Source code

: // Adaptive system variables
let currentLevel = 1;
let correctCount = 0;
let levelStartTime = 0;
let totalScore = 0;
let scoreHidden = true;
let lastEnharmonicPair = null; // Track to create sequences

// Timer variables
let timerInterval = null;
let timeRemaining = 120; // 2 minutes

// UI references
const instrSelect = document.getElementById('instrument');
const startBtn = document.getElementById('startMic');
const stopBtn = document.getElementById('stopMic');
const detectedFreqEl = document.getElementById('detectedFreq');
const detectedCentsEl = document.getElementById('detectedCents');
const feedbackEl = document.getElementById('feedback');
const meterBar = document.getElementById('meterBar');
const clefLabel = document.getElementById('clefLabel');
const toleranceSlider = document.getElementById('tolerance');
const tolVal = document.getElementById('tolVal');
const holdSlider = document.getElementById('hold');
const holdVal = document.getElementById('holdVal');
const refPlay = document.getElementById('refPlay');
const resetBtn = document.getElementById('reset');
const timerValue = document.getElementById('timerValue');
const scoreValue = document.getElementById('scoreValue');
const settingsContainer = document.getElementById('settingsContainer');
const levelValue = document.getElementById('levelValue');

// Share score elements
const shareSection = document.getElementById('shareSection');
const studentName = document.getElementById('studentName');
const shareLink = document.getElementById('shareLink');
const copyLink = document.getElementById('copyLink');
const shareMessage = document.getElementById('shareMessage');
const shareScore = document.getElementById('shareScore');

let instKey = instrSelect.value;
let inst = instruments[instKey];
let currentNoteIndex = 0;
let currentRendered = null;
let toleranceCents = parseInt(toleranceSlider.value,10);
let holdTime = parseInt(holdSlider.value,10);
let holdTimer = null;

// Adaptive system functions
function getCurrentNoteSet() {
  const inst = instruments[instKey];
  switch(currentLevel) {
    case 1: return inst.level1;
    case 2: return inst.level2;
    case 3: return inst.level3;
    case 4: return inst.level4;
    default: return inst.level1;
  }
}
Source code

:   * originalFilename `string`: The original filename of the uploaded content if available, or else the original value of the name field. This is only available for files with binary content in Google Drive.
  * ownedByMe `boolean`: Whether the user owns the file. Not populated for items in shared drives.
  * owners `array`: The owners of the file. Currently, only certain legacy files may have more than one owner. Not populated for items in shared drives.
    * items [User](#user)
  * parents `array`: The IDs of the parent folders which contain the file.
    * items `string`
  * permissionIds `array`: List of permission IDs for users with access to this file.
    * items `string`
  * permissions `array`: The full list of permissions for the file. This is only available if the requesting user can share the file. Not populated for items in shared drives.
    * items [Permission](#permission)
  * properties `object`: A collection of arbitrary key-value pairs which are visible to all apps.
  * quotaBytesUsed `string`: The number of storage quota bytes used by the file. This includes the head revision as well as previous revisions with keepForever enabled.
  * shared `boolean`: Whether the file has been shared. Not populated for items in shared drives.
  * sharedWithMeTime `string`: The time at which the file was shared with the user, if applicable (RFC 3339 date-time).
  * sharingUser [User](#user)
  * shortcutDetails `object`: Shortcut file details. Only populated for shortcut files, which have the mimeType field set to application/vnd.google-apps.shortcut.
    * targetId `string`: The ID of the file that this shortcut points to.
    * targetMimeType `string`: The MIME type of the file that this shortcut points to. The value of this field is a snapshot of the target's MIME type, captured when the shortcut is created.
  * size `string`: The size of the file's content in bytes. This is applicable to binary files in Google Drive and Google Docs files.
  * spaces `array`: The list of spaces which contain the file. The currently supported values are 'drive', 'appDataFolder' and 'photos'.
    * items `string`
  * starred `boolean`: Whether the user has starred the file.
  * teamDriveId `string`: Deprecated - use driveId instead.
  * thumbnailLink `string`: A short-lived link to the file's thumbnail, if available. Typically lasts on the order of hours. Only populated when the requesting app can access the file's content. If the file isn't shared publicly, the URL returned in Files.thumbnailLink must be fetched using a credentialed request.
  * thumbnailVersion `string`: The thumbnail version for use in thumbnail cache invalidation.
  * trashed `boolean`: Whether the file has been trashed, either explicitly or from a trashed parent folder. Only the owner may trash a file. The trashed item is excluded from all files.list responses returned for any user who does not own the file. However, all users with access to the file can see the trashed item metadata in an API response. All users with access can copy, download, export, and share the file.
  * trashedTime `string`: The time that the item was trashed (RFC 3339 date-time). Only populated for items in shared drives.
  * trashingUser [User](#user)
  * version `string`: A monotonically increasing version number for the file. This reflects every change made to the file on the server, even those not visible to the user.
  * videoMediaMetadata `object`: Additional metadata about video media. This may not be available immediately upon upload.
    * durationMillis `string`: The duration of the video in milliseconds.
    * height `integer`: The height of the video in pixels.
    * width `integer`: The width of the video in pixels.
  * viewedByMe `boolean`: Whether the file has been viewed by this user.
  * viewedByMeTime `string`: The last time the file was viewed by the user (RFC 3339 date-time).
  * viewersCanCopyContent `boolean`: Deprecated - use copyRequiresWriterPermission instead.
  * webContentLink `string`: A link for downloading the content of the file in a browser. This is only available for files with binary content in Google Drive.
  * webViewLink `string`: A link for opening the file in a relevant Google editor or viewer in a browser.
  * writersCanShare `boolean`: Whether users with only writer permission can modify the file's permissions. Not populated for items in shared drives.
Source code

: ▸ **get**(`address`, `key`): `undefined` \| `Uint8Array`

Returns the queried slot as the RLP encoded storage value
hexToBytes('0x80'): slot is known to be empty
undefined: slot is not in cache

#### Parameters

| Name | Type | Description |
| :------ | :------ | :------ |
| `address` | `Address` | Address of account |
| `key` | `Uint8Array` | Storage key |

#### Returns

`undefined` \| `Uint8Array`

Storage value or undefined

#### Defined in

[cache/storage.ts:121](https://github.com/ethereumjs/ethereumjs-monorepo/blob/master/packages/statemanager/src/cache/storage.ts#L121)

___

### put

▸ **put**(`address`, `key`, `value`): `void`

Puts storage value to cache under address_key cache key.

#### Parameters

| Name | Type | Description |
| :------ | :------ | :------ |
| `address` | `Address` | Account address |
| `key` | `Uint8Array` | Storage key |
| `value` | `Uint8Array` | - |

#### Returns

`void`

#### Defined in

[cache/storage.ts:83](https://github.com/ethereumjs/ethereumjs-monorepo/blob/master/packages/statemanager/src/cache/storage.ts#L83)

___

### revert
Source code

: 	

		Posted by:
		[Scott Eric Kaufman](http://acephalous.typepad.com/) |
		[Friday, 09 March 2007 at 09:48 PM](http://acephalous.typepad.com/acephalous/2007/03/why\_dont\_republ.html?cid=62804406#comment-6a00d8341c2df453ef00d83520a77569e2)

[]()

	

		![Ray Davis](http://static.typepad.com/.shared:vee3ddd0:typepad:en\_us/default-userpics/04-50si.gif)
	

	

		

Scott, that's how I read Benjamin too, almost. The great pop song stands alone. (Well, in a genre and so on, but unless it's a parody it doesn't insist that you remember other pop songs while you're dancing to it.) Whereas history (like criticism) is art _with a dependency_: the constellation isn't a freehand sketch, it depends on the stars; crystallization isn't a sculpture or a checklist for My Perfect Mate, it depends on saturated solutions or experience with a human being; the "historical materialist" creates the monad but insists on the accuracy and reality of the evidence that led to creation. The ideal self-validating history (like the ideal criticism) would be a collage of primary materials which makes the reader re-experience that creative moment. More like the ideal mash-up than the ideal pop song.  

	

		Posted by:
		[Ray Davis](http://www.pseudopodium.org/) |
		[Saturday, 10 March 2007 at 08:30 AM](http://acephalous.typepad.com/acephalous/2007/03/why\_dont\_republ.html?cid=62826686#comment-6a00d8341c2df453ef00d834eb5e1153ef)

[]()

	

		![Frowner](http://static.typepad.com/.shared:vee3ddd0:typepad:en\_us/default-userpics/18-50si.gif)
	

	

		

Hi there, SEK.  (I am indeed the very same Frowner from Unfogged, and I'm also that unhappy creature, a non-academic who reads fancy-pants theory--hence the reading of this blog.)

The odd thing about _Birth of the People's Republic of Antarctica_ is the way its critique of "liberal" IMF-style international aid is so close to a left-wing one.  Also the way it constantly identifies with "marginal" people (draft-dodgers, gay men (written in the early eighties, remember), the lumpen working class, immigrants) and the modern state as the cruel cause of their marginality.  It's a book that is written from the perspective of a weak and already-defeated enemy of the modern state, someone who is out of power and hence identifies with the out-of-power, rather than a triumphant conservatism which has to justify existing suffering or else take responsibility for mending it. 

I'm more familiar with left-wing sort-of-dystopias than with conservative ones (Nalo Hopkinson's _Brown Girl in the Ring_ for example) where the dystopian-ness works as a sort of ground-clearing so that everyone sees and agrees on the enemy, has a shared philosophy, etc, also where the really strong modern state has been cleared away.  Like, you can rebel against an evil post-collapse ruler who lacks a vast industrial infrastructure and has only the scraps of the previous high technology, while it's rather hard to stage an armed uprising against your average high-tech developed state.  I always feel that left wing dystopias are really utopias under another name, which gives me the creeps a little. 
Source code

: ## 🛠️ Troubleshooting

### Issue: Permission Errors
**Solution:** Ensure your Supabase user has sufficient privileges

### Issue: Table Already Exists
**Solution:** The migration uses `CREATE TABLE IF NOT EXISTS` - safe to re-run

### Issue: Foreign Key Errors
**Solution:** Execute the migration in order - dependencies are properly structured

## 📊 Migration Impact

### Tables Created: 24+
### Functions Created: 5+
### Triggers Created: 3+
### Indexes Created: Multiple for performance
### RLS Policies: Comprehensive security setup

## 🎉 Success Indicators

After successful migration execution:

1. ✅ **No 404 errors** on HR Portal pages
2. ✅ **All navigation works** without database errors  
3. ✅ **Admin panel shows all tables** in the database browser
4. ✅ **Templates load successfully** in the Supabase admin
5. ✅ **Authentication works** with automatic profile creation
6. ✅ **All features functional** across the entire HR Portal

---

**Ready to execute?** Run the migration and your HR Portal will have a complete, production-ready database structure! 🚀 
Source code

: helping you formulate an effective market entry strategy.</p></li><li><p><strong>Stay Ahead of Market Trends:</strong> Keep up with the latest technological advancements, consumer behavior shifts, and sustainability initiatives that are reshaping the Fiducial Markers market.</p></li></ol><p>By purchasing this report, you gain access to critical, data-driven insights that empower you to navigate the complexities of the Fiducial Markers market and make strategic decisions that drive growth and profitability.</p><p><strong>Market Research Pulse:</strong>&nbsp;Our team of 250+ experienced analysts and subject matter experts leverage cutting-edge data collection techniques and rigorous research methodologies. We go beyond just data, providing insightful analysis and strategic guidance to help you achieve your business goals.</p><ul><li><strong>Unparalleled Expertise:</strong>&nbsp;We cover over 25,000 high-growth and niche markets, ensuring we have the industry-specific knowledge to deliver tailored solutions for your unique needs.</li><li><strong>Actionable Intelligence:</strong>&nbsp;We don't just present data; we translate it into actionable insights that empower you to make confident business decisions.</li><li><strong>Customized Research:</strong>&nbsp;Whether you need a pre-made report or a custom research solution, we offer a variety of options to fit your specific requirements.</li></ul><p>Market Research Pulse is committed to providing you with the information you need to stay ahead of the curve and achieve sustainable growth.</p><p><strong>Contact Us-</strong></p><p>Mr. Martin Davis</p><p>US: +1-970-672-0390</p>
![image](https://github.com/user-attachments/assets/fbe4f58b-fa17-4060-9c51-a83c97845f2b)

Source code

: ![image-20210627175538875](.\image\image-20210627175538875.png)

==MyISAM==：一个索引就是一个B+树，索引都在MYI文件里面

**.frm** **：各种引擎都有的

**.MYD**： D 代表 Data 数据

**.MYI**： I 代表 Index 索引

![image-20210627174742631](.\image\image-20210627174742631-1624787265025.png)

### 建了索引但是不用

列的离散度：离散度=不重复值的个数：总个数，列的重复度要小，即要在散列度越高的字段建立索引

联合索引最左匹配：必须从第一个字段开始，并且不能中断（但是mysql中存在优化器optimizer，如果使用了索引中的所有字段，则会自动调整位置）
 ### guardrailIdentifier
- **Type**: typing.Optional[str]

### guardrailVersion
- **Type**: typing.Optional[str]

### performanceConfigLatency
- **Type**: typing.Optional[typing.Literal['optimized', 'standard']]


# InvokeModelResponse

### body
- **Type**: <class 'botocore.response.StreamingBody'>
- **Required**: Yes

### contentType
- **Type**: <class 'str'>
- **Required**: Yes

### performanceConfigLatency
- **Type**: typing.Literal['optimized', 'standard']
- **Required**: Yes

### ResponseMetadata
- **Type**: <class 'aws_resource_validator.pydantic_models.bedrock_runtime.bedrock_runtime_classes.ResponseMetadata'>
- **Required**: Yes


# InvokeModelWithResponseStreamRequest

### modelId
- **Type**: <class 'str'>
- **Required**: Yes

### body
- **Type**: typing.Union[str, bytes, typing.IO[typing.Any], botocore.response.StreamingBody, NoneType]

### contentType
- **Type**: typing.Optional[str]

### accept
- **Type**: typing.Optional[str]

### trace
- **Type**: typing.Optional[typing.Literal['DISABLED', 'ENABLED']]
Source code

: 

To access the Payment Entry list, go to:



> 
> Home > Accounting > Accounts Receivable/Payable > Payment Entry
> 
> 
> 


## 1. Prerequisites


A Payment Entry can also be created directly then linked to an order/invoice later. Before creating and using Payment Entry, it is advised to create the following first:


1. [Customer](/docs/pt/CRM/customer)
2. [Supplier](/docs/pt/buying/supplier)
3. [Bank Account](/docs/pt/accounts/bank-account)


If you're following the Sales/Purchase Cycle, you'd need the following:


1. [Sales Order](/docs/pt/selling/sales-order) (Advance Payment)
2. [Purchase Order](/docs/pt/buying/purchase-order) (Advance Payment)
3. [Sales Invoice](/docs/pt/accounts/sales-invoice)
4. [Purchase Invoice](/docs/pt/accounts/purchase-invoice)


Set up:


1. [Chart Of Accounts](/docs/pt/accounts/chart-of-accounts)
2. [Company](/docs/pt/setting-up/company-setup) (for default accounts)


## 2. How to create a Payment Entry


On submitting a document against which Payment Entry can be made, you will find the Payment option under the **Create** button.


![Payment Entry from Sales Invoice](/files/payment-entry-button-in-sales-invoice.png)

Work instruction:
For each line of the entries that contains the word "from", make a copy.

Finished task:
  * trashed `boolean`: Whether the file has been trashed, either explicitly or from a trashed parent folder. Only the owner may trash a file. The trashed item is excluded from all files.list responses returned for any user who does not own the file. However, all users with access to the file can see the trashed item metadata in an API response. All users with access can copy, download, export, and share the file.
Hi there, SEK.  (I am indeed the very same Frowner from Unfogged, and I'm also that unhappy creature, a non-academic who reads fancy-pants theory--hence the reading of this blog.)
The odd thing about _Birth of the People's Republic of Antarctica_ is the way its critique of "liberal" IMF-style international aid is so close to a left-wing one.  Also the way it constantly identifies with "marginal" people (draft-dodgers, gay men (written in the early eighties, remember), the lumpen working class, immigrants) and the modern state as the cruel cause of their marginality.  It's a book that is written from the perspective of a weak and already-defeated enemy of the modern state, someone who is out of power and hence identifies with the out-of-power, rather than a triumphant conservatism which has to justify existing suffering or else take responsibility for mending it. 
![Payment Entry from Sales Invoice](/files/payment-entry-button-in-sales-invoice.png)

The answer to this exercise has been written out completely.